### TASK GOAL
Reproduce all of the records below word for word, omitting the pictures.

### MATERIAL TO PROCESS
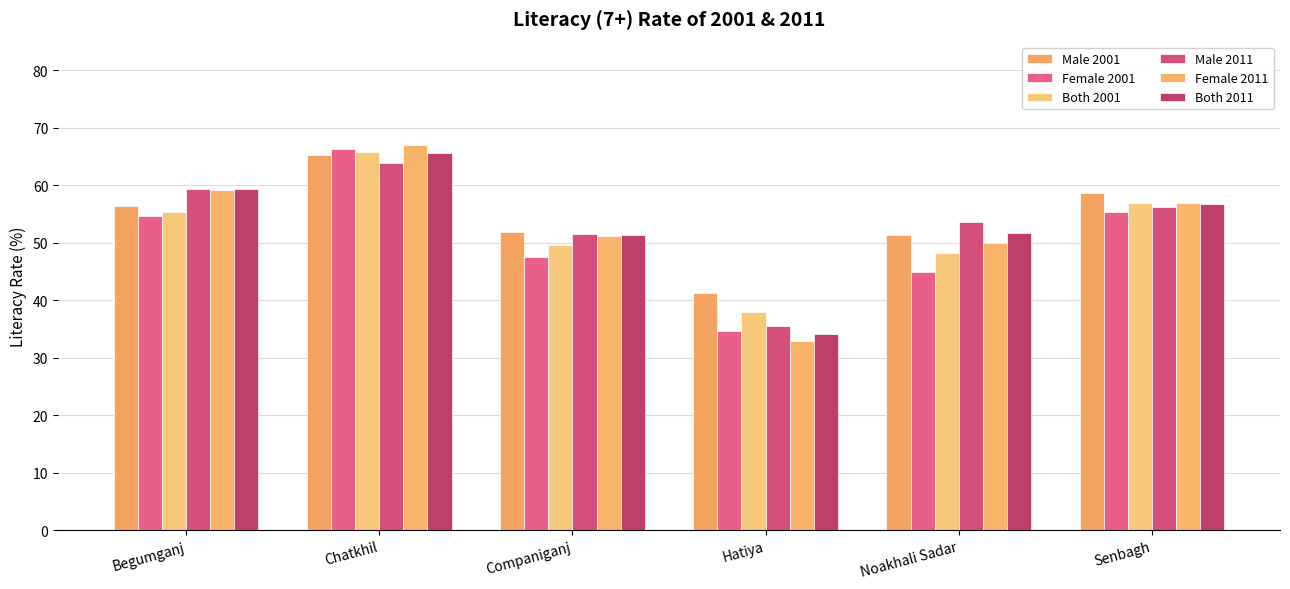

How many distinct data groups are displayed?

6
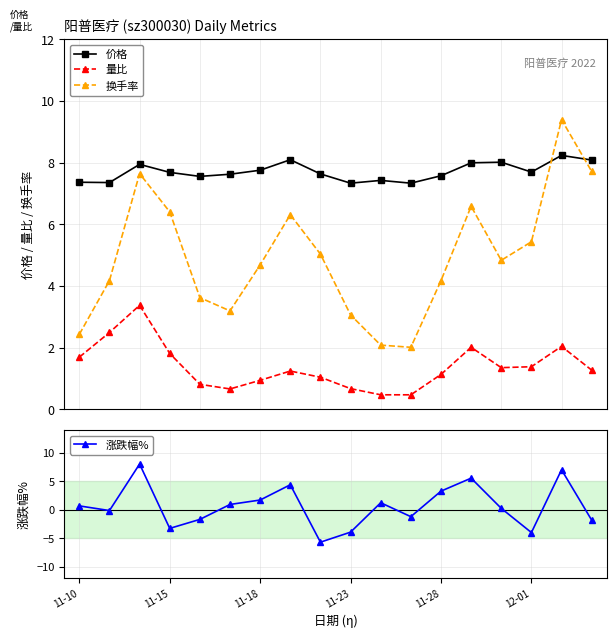

Reading left to right, list all the values displayed in this chart.

价格: 7.4	7.3	7.9	7.7	7.5	7.6	7.8	8.1	7.6	7.3	7.4	7.3	7.6	8.0	8.0	7.7	8.2	8.1
量比: 1.7	2.5	3.4	1.8	0.8	0.7	0.9	1.2	1.0	0.7	0.5	0.5	1.1	2.0	1.4	1.4	2.0	1.3
换手率: 2.4	4.2	7.6	6.4	3.6	3.2	4.7	6.3	5.0	3.1	2.1	2.0	4.2	6.6	4.8	5.4	9.4	7.7
涨跌幅%: 0.7	-0.1	8.0	-3.3	-1.7	0.9	1.7	4.4	-5.7	-3.9	1.2	-1.2	3.3	5.5	0.2	-4.0	7.0	-1.8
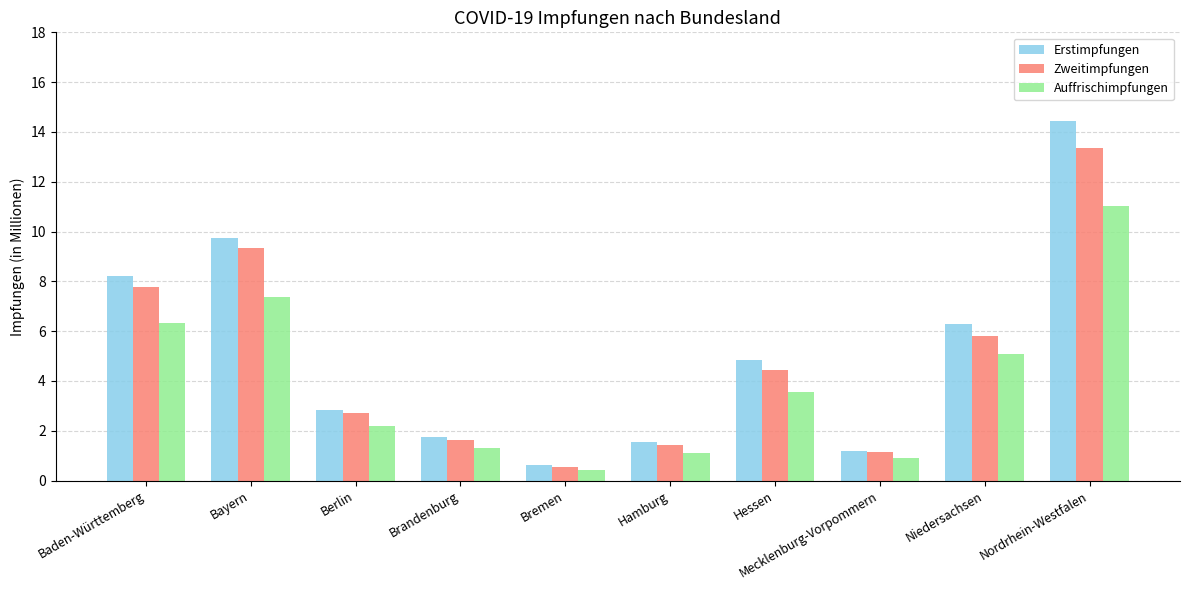

What is the difference between the highest and lowest values at Mecklenburg-Vorpommern?

0.3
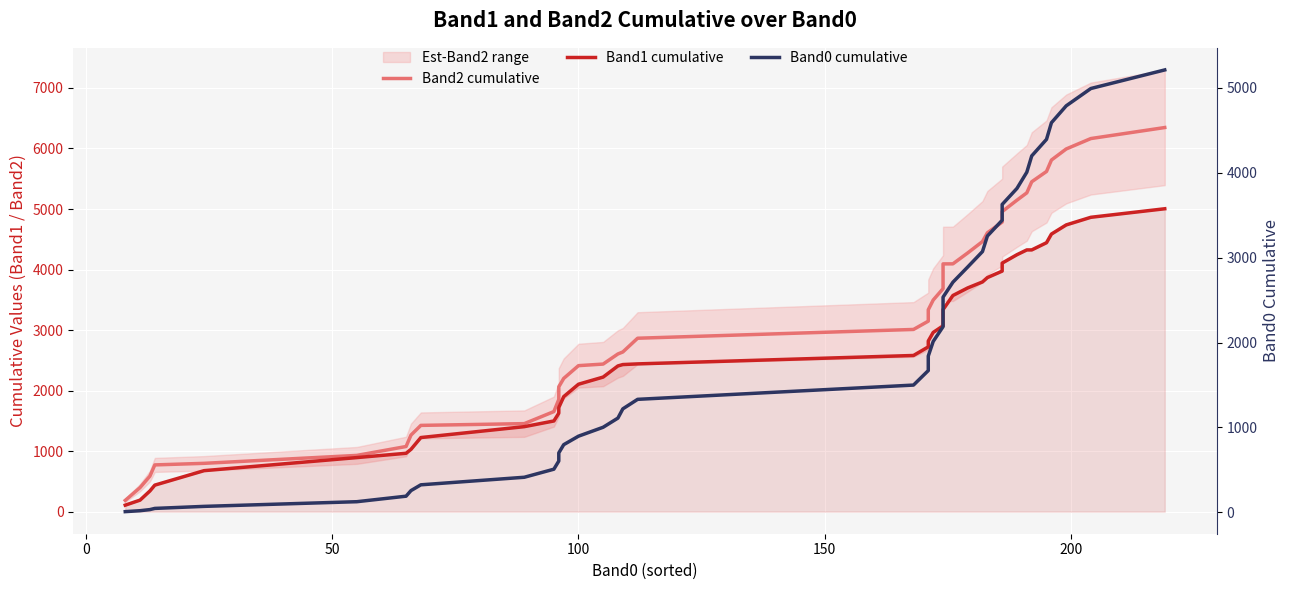

How many lines are shown in the chart?

3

### ANSWER BOX
How many distinct data groups are displayed?

6

Reading left to right, list all the values displayed in this chart.

价格: 7.4	7.3	7.9	7.7	7.5	7.6	7.8	8.1	7.6	7.3	7.4	7.3	7.6	8.0	8.0	7.7	8.2	8.1
量比: 1.7	2.5	3.4	1.8	0.8	0.7	0.9	1.2	1.0	0.7	0.5	0.5	1.1	2.0	1.4	1.4	2.0	1.3
换手率: 2.4	4.2	7.6	6.4	3.6	3.2	4.7	6.3	5.0	3.1	2.1	2.0	4.2	6.6	4.8	5.4	9.4	7.7
涨跌幅%: 0.7	-0.1	8.0	-3.3	-1.7	0.9	1.7	4.4	-5.7	-3.9	1.2	-1.2	3.3	5.5	0.2	-4.0	7.0	-1.8

What is the difference between the highest and lowest values at Mecklenburg-Vorpommern?

0.3

How many lines are shown in the chart?

3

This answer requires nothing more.